The presence of temporal locality in web request traces has long been
recognized, and has been incorporated in synthetic web trace generators.
However, the close proximity of requests for the same file in a trace
can be attributed to two orthogonal reasons: long-term popularity and
short-term correlation .
The former reflects the fact that requests for a popular document
simply appear ``very frequently''
thus they are likely to be ``close'' in an absolute sense.

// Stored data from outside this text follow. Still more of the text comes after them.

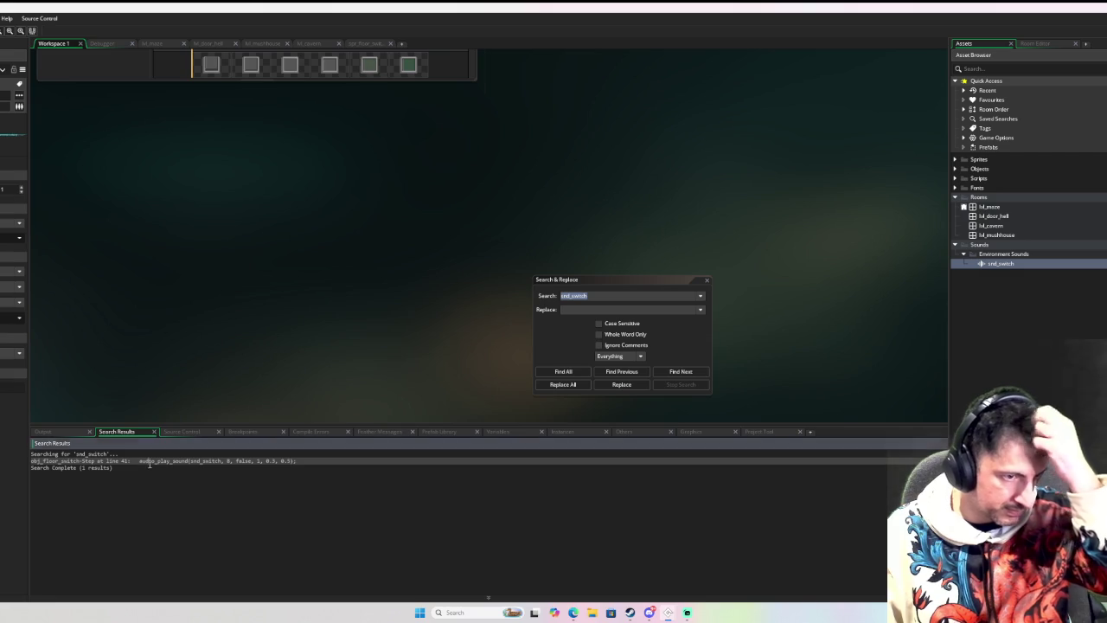
Change the snd_switch call's offset and pitch arguments from 0.3, 0.5 to 0 and 1.
double_click(152, 463)
click(243, 355)
click(183, 347)
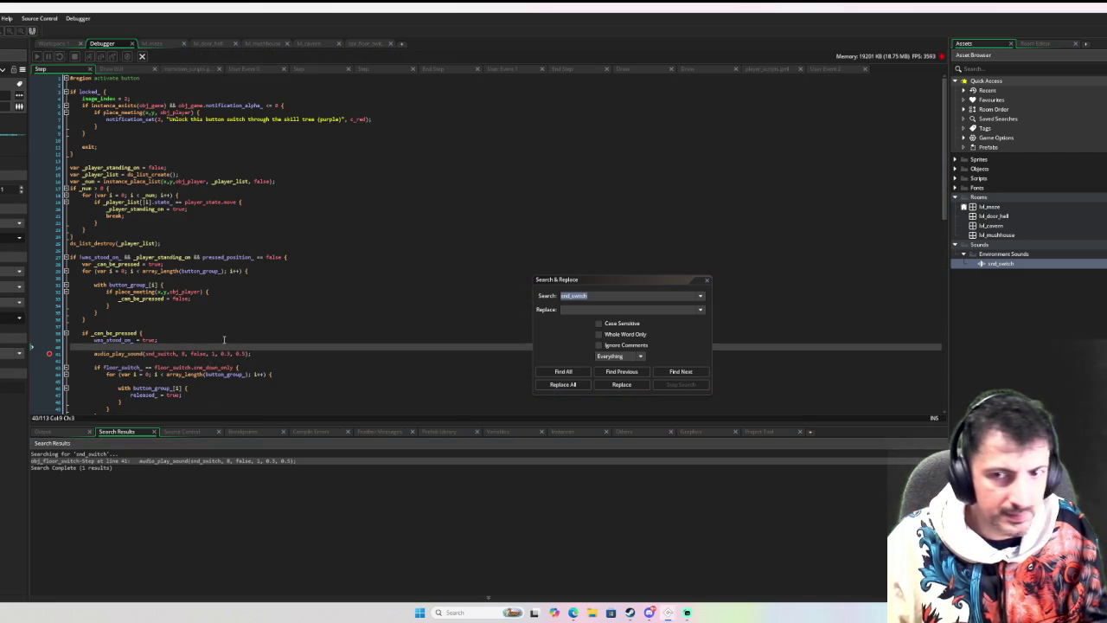
click(199, 354)
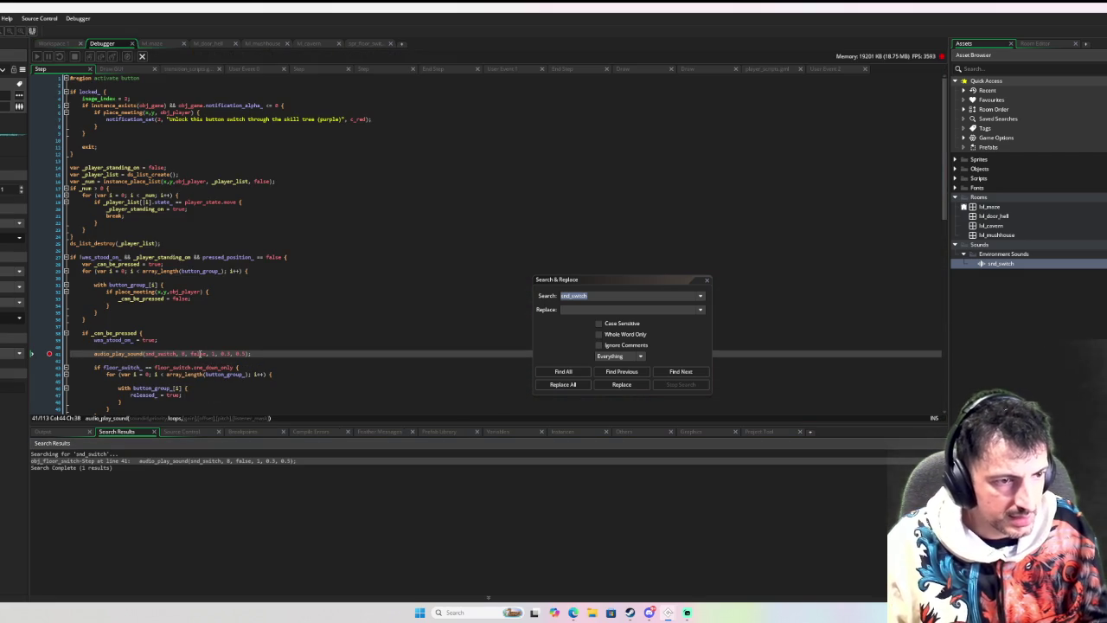
click(210, 353)
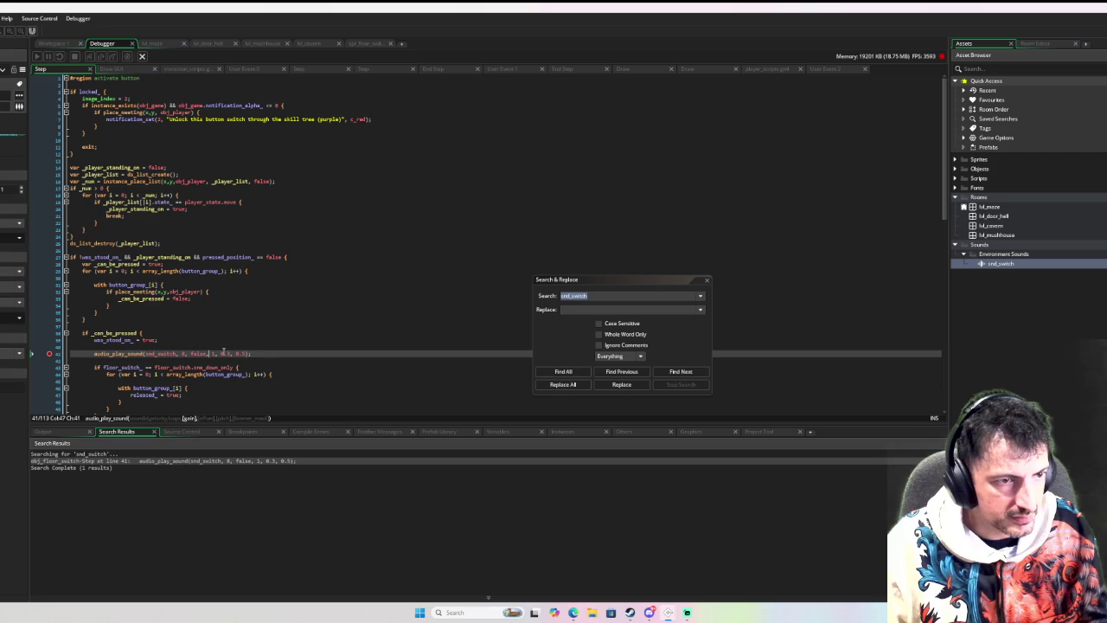
click(229, 353)
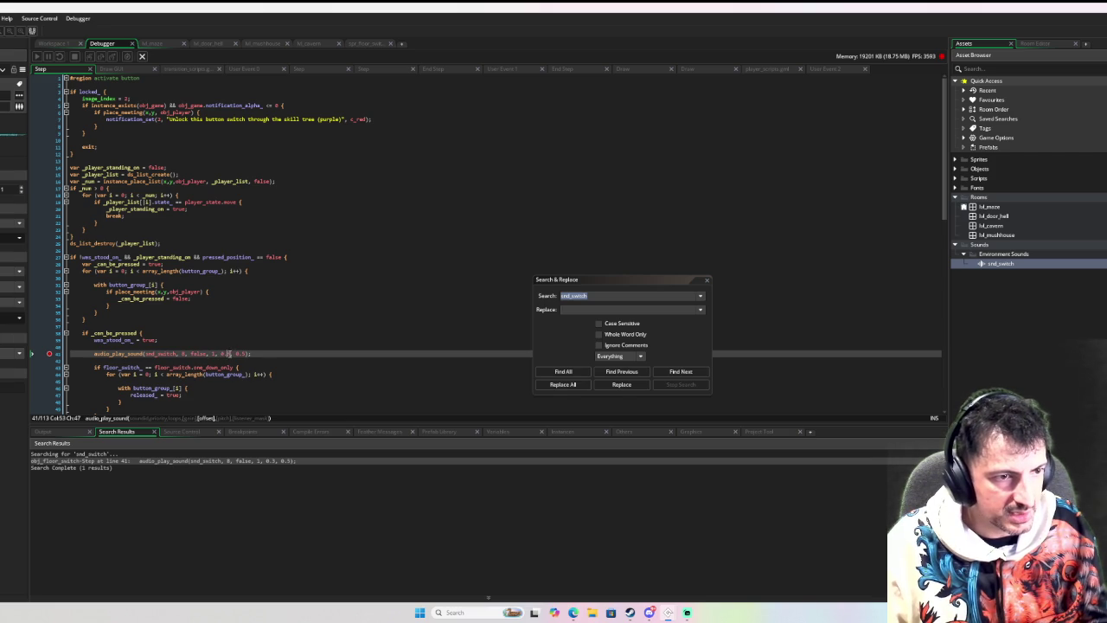
key(BackSpace)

The latter reflects instead the fact that
requests for a given document might concentrate
around particular points in the trace due to a variety of reasons,
such as deadlines or swings in user interests, hence it focuses
on ``relative'' closeness.
In this work, we introduce a new measure of temporal locality,
the scaled stack distance, which is insensitive to
popularity and captures instead the impact of short-term correlation.
We then use the scaled stack distance observed in the original trace
to parametrize a synthetic trace generator.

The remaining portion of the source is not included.